HDP Kadın Meclisi: İmralı Adası derhal görüşmelere açılmalıdır!

  • 13:38 20 Ekim 2017
  • Siyaset
ANKARA- HDP Kadın Meclisi yayınladığı yazılı açıklamada, PKK Lideri Abdullah Öcalan üzerindeki ağırlaştırılmış tecride dikkat çekerek, “Çözüm Süreci'nde sorumluluk üstlenen, rol oynayan, tüm demokratik kitle örgütlerini, kadınları ve tüm kamuoyunu çözümsüzlüğün ortadan kaldırılmasına yönelik rol almaya, tepkilerini ortaya koymaya çağırıyoruz” dedi.
 
Halkların Demokratik Partisi (HDP) Kadın Meclisi, PKK Lideri Abdullah Öcalan üzerinde devam eden ağırlaştırılmış tecride ilişkin açıklamada yayınladı. HDP Kadın Meclisi yaptığı yazılı açıklamada, Abdullah Öcalan’ın 18 yıldır hiçbir evrensel hukuk normunda karşılığı bulunmayan keyfi ve insanlık dışı uygulamalarla özel bir politikanın yürütüldüğü İmralı sisteminde ağır tecrit koşullarında bulunduğuna dikkat çekti.
 
Özellikle son 2 buçuk yıldır derinleştirilen mutlak tecrit koşullarında Abdullah Öcalan’ın tutulmasının ve sağlık durumuna ilişkin sosyal medyada ortaya atılan iddiaların kaygı verici olduğuna dikkat çekilen açıklamada, 2013 Newroz’undaki tarihi çağırıyla başlayan çözüm sürecinin tekçi rejiminin tahkimi uğruna sona erdirildiğine vurgu yapıldı.
 
Açıklamada şu ifadelere yer verildi:
 
"Sayın Abdullah Öcalan'ın, 'kadınların öznesi olmadığı bir barış sürecinin toplumsallaşamayacağını' vurguladığı çözüm sürecinde kararlılıkla yoğun emek harcadığı önemli alanlardan biri kadınların müzakerelere dahil edilmesi olmuştur.

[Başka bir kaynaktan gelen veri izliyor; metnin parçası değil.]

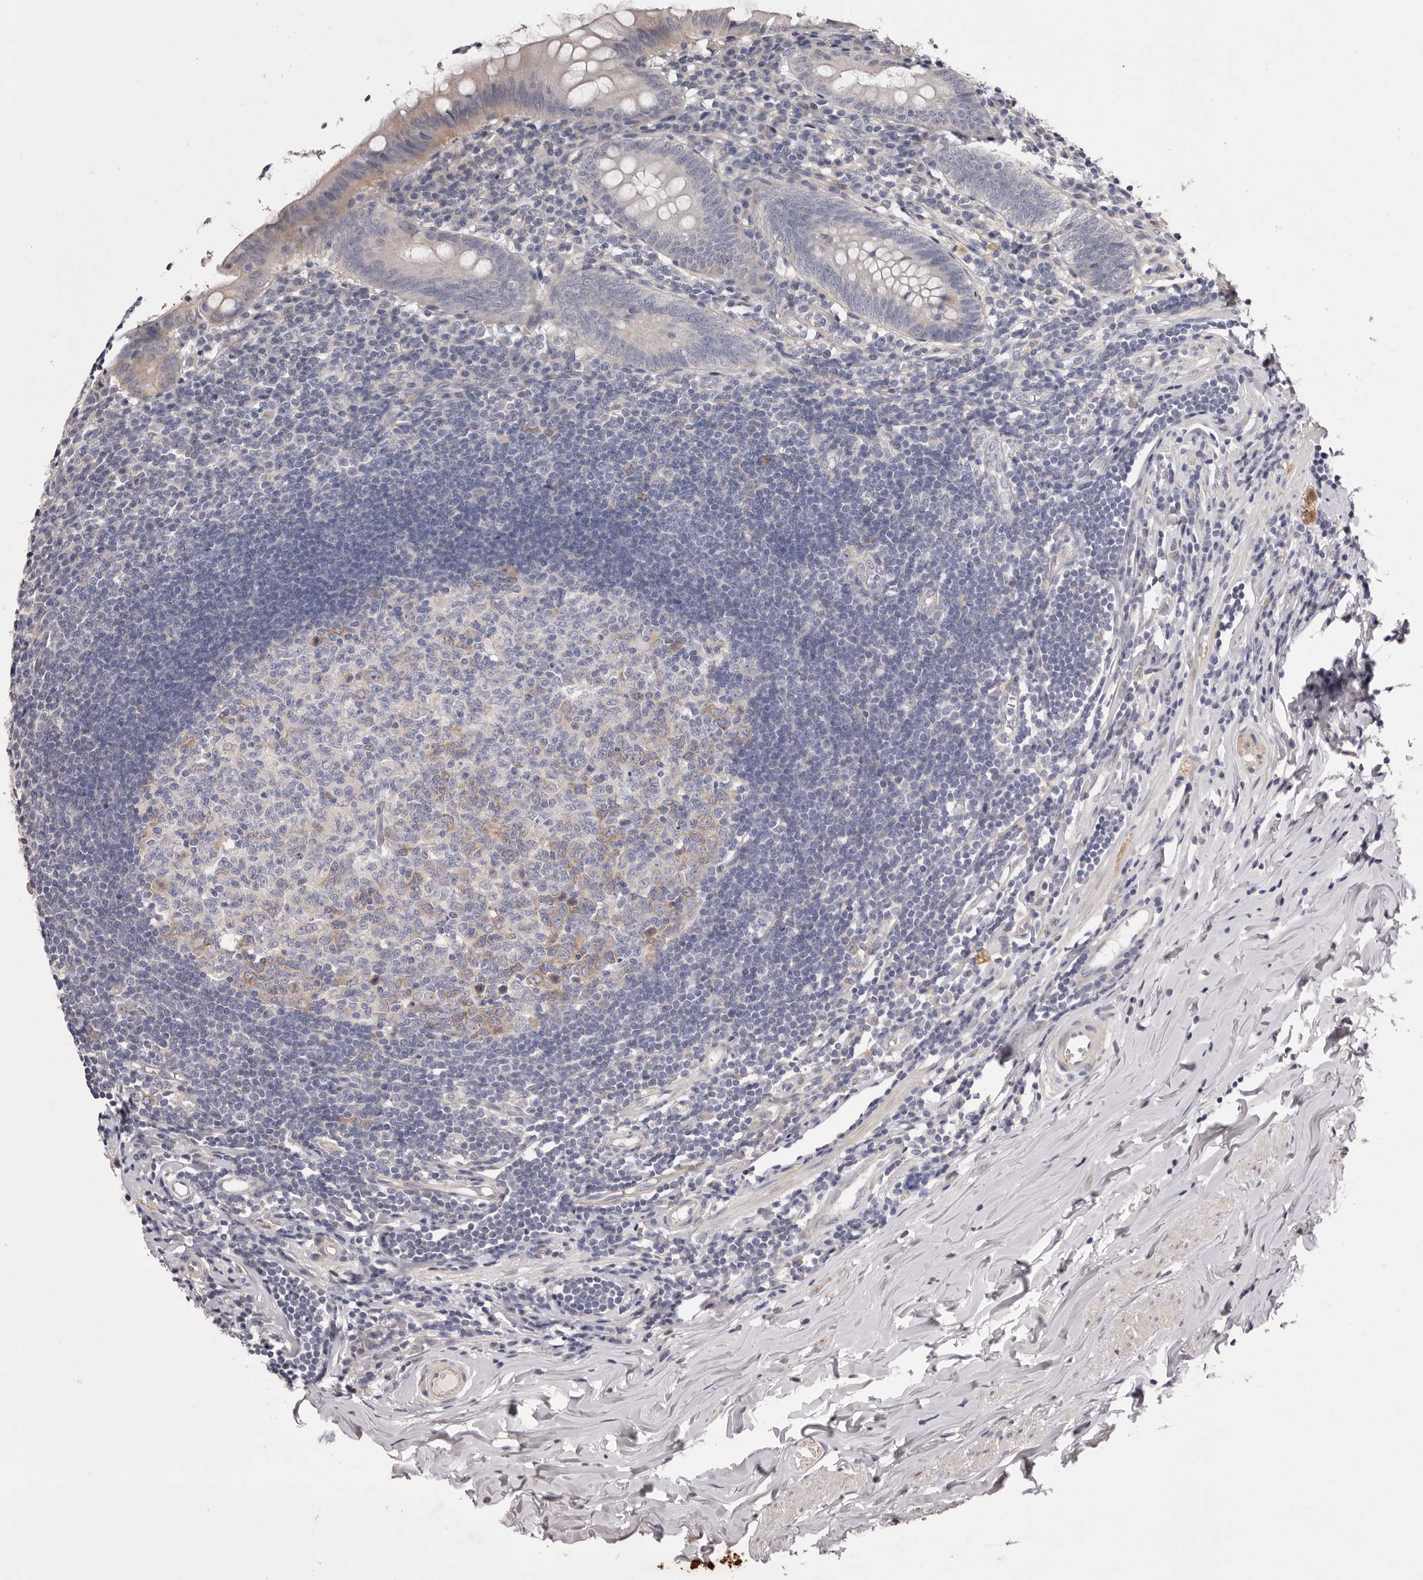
{"staining": {"intensity": "negative", "quantity": "none", "location": "none"}, "tissue": "appendix", "cell_type": "Glandular cells", "image_type": "normal", "snomed": [{"axis": "morphology", "description": "Normal tissue, NOS"}, {"axis": "topography", "description": "Appendix"}], "caption": "The immunohistochemistry (IHC) image has no significant staining in glandular cells of appendix. (DAB (3,3'-diaminobenzidine) immunohistochemistry with hematoxylin counter stain).", "gene": "PNRC1", "patient": {"sex": "female", "age": 54}}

AKP-Saray için bir barış süreci sonlandırılacaksa temel hedefin kadınlar olacağı kadına yönelik çok boyutlu özel saldırı politikaları ile ortaya konulmuştur. Tecridin derinleştirilmesi ile ülkede kaos ve savaşın egemen kılınmasının ve kadınların temel hedef alınarak yaşamın tüm alanlarından tasfiye edilmesini amaçlayan politikaların yürürlüğe konulmasının aynı tarihlere denk geliyor olması elbette tesadüf değildir. Bugün, Sayın Öcalan şahsında geliştirilen tek kişilik İmralı Tecrit Sistemi, başta Kürt halkı olmak üzere Türkiye halklarına dayatılan ve yaygınlaştırılarak bir bütün topluma hakim kılınmaya çalışılan sistemin bir parçasıdır.
 
‘Tüm farklı kesimler tecrit altına alınmaktadır’
 
Başta kadınlar olmak üzere, Kürtler, Aleviler, demokratik ve muhalif güçler, toplumsal barış temelinde bir arada yaşama iradesi gösteren tüm farklılıklar tecrit altına alınmaktadır. Tarihsel olarak Türkiye'de toplumsal barışın sağlanmasında önemli rol ve pratiklere sahip olan Sayın Abdullah Öcalan'a yönelik geliştirilen tecrit sisteminin Türkiye halklarına çözümsüzlük ve bu çözümsüzlükten beslenen kaos ve şiddet bir yönetim biçimi olarak dayatılmaktadır. Bu anlamda, Dolmabahçe Mutabakatının reddedilmesi ve müzakere masasının devrilmesiyle iktidar tarafından derinleştirilen çözümsüzlük, Türkiye halklarına, demokratik ve muhalif güçlere yönelik katliam, siyasi soykırım, cezaevleri ve daha birçok hukuksuz uygulama ve insanlık suçları silsilesi olarak sonuçlanmaktadır.
 
‘Derhal görüşme sağlanmalıdır’
 
Sayın Abdullah Öcalan'ın Kürt halkı başta olmak üzere tüm demokrasi ve barış güçlerinde endişe yaratan sağlık durumunun birinci elden, bizzat kendisinden duyulması ve öğrenilmesi talebi derhal karşılanmalıdır. İmralı Adası aile ve avukat görüşüne açılmalı ve derhal siyasi bir heyet görüşme gerçekleştirmelidir. Hükümeti, en önemli barış gücü olan Sayın Abdullah Öcalan üzerindeki tecridin derhal kaldırılması yönünde tarihsel sorumluluğunu yerine getirmeye çağırıyoruz.”
 
HDP Kadın Meclisi, "Tecrit koşullarının ortadan kaldırılması için mücadelemizi geliştirerek devam ettireceğiz" derken, şu çağrıyı da yaptı: "Barış ve Demokratik Çözüm Süreci'nde sorumluluk üstlenen, rol oynayan, tüm demokratik kitle örgütlerini, kadınları ve tüm kamuoyunu, mutlak tecrit sistemi ile derinleştirilen çözümsüzlüğün ortadan kaldırılmasına yönelik rol almaya, tepkilerini ortaya koymaya çağırıyoruz."